The same day, a "special guard" named J.J. Pipes was killed at the Southern Pacific yards in Houston, perhaps from the friendly fire of other strikebreakers, and other men were wounded. At one o'clock the following morning on the shop grounds in Houston, a strikebreaker named Frank Tullis was shot and killed, most likely by a striker or sympathizer. Also on October 4, in McComb a striker named Lem Haley was fatally shot by other strikers, even as the governor ordered four more companies of state militia to counter "hundreds of heavily armed men" reported to be pouring into the town.

On October 5, strikebreakers arriving in New Orleans were met with two separate riots, with women "prominent in several of the mobs".

On October 6, violence similar to that in McComb broke out in Water Valley, Mississippi, causing Governor Noel to send the state guard there as well. From October 2 through at least November 29, a steady pattern of strike-related shootings and assaults plagued downstate Illinois, centered in Carbondale, Centralia, Mounds, and East St. Louis. Striker J.S. Coldereau was fatally shot in a saloon fight by a strikebreaker in Bakersfield, California on November 25, 1911. On December 5, in Salt Lake City, John G. Hayden, a striking carman of the Oregon Short Line, was shot by two Italian strikebreakers, Frank Malazia and R. Pucci. Hayden died days later of his injuries.

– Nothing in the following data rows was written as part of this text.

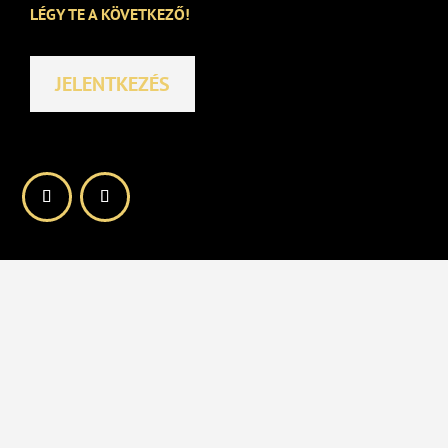
LÉGY TE A KÖVETKEZŐ!
JELENTKEZÉS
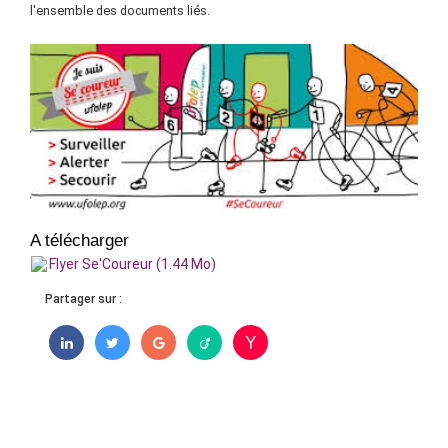
l'ensemble des documents liés.
A télécharger
Flyer Se'Coureur (1.44 Mo)
Partager sur :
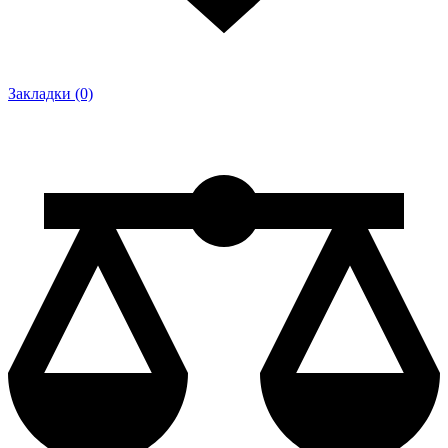
Закладки (0)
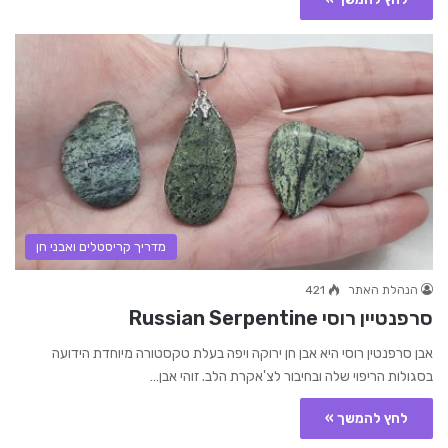
מדריך קריסטלים ואבני חן
הנהלת האתר
421
סרפנטיין רוסי Russian Serpentine
אבן סרפנטין רוסי היא אבן חן ירוקה ויפה בעלת טקסטורה מיוחדת הידועה
בסגולות הריפוי שלה ובחיבור לצ'אקרת הלב. זוהי אבן…
לחץ להמשך »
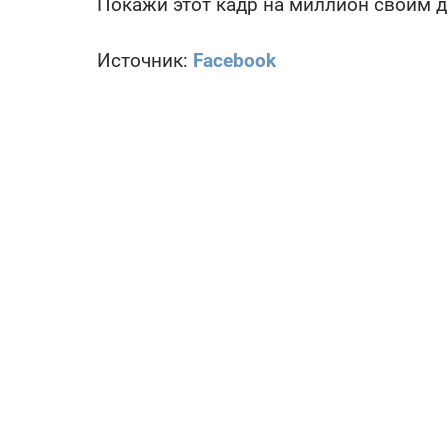
Покажи этот кадр на миллион своим д
Источник:
Facebook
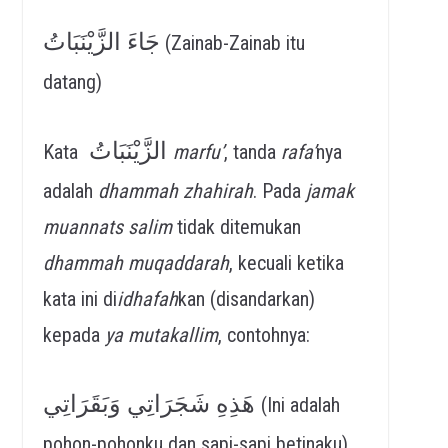
جَاءَ الزَّيْنَبَاتُ
(Zainab-Zainab itu
datang)
الزَّيْنَبَاتُ
Kata
marfu’
, tanda
rafa’
nya
adalah
dhammah
zhahirah
. Pada
jamak
muannats salim
tidak ditemukan
dhammah muqaddarah
, kecuali ketika
kata ini di
idhafah
kan (disandarkan)
kepada
ya mutakallim
, contohnya:
هَذِهِ شَجَرَاتِي وَبَقَرَاتِي
(Ini adalah
pohon-pohonku dan sapi-sapi betinaku)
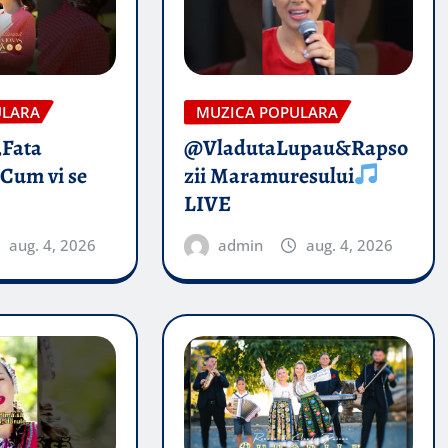
ULARA
MUZICA POPULARA
„Fata
@VladutaLupau&Rapso
 Cum vi se
zii Maramuresului
LIVE
aug. 4, 2026
admin
aug. 4, 2026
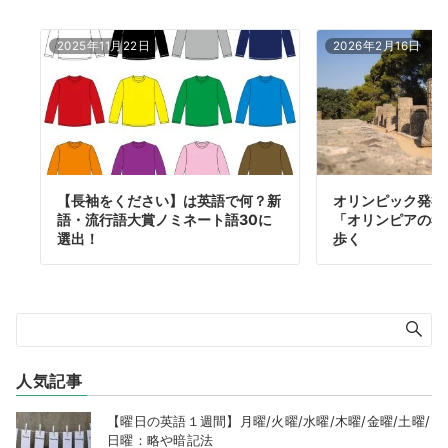
2025年11月22日
2026年2月16日
【長袖をください】は英語で何？新
オリンピック発祥
語・流行語大賞ノミネート語30に
「オリンピアの考
選出！
歩く
人気記事
【曜日の英語１週間】月曜/火曜/水曜/木曜/金曜/土曜/
日曜：略や暗記法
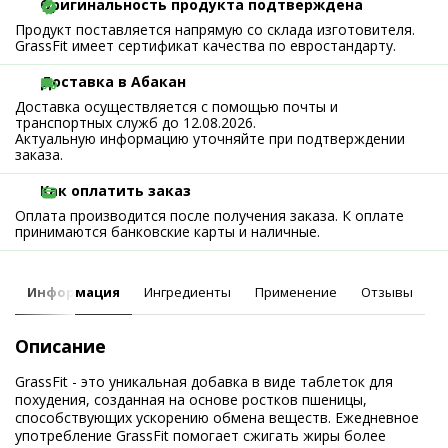
Оригинальность продукта подтверждена
Продукт поставляется напрямую со склада изготовителя.
GrassFit имеет сертификат качества по евростандарту.
Доставка в Абакан
Доставка осуществляется с помощью почты и
транспортных служб до 12.08.2026.
Актуальную информацию уточняйте при подтверждении
заказа.
Как оплатить заказ
Оплата производится после получения заказа. К оплате
принимаются банковские карты и наличные.
Информация
Ингредиенты
Применение
Отзывы
Описание
GrassFit - это уникальная добавка в виде таблеток для
похудения, созданная на основе ростков пшеницы,
способствующих ускорению обмена веществ. Ежедневное
употребление GrassFit помогает сжигать жиры более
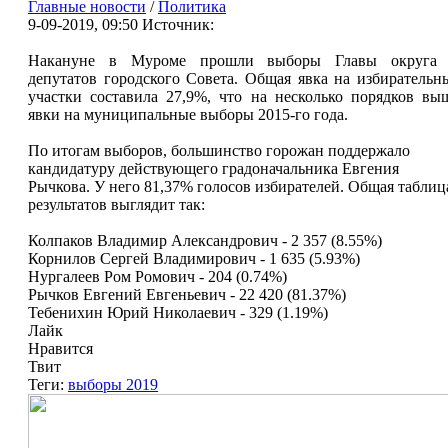
Главные новости
/
Политика
9-09-2019, 09:50
Источник:
Накануне в Муроме прошли выборы Главы округа
депутатов городского Совета. Общая явка на избирательн
участки составила 27,9%, что на несколько порядков вы
явки на муниципальные выборы 2015-го года.
По итогам выборов, большинство горожан поддержало
кандидатуру действующего градоначальника Евгения
Рычкова. У него 81,37% голосов избирателей. Общая таблиц
результатов выглядит так:
Колпаков Владимир Александрович - 2 357 (8.55%)
Корнилов Сергей Владимирович - 1 635 (5.93%)
Нургалеев Ром Ромович - 204 (0.74%)
Рычков Евгений Евгеньевич - 22 420 (81.37%)
Тебенихин Юрий Николаевич - 329 (1.19%)
Лайк
Нравится
Твит
Теги:
выборы 2019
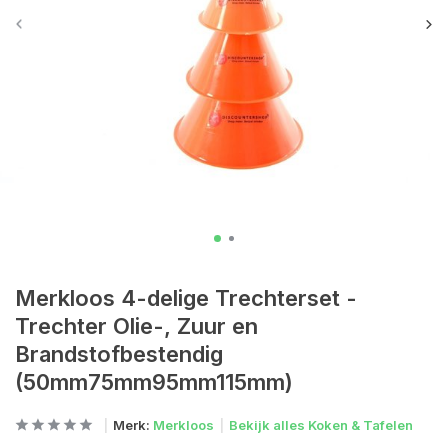
Merkloos 4-delige Trechterset -
Trechter Olie-, Zuur en
Brandstofbestendig
(50mm75mm95mm115mm)
Merk:
Merkloos
Bekijk alles Koken & Tafelen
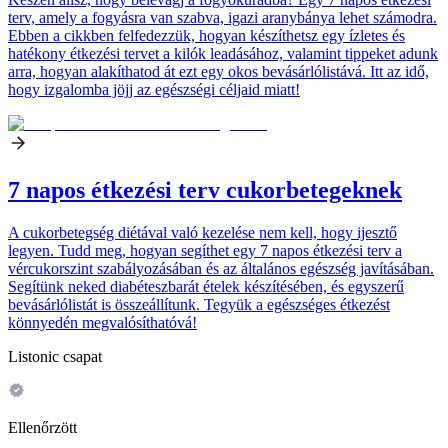
terv, amely a fogyásra van szabva, igazi aranybánya lehet számodra.
Ebben a cikkben felfedezzük, hogyan készíthetsz egy ízletes és
hatékony étkezési tervet a kilók leadásához, valamint tippeket adunk
arra, hogyan alakíthatod át ezt egy okos bevásárlólistává. Itt az idő,
hogy izgalomba jöjj az egészségi céljaid miatt!
7 napos étkezési terv cukorbetegeknek
A cukorbetegség diétával való kezelése nem kell, hogy ijesztő
legyen. Tudd meg, hogyan segíthet egy 7 napos étkezési terv a
vércukorszint szabályozásában és az általános egészség javításában.
Segítünk neked diabéteszbarát ételek készítésében, és egyszerű
bevásárlólistát is összeállítunk. Tegyük a egészséges étkezést
könnyedén megvalósíthatóvá!
Listonic csapat
Ellenőrzött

Malazia was indicted for murder but ultimately acquitted. On December 16 there was a third related fatality in Houston, when a non-striking shop worker named Thomas Lyons was reportedly shot while feeding his cats.

== Into 1912 ==

Despite the numbers of strikers and the level of conflict, the unions were in a poor bargaining position. By the end of the year, the railroads had been able to replace the strikers and were operating normally.

The strikers' position had been undermined by an economic slowdown in rail traffic, which increased the available labor pool. In addition, the union engineers, firemen, and brakemen cooperated with the company and strikebreakers, keeping the railroads functioning. These were dubbed "union scabs", a phrase that inspired the Joe Hill song Casey Jones—the Union Scab, written for this strike.

Resistance continued. Back in McComb, Mississippi, on January 17, 1912, five black strikebreakers were shot while walking down a road. Three were killed. On January 25, a striking car inspector named Ed Lefevre was shot to death in Mojave, California; several guards were arrested but no one charged. There were at least seven incidents of attempted sabotage with dynamite, and elevated numbers of accidents along the lines. The boiler of locomotive #704 exploded in San Antonio, Texas, killing 30 men on March 18, 1912. Sabotage was suspected but never proved in that incident.

Lastly, on December 30, 1913, Carl E. Person, an official of the union System Federation, was lured to an inter-urban station in Clinton, Illinois and assaulted by a strikebreaker named Tony Musser. Person shot him to death. Defended by Frank D. Comerford, Person was acquitted on grounds of self-defense.

As replacement workers became more proficient, public awareness of the strike waned. The A.F.L. discontinued strike benefits at the end of October 1914, and quietly called an end to the strike eight months later. The shopmen would strike again in 1922.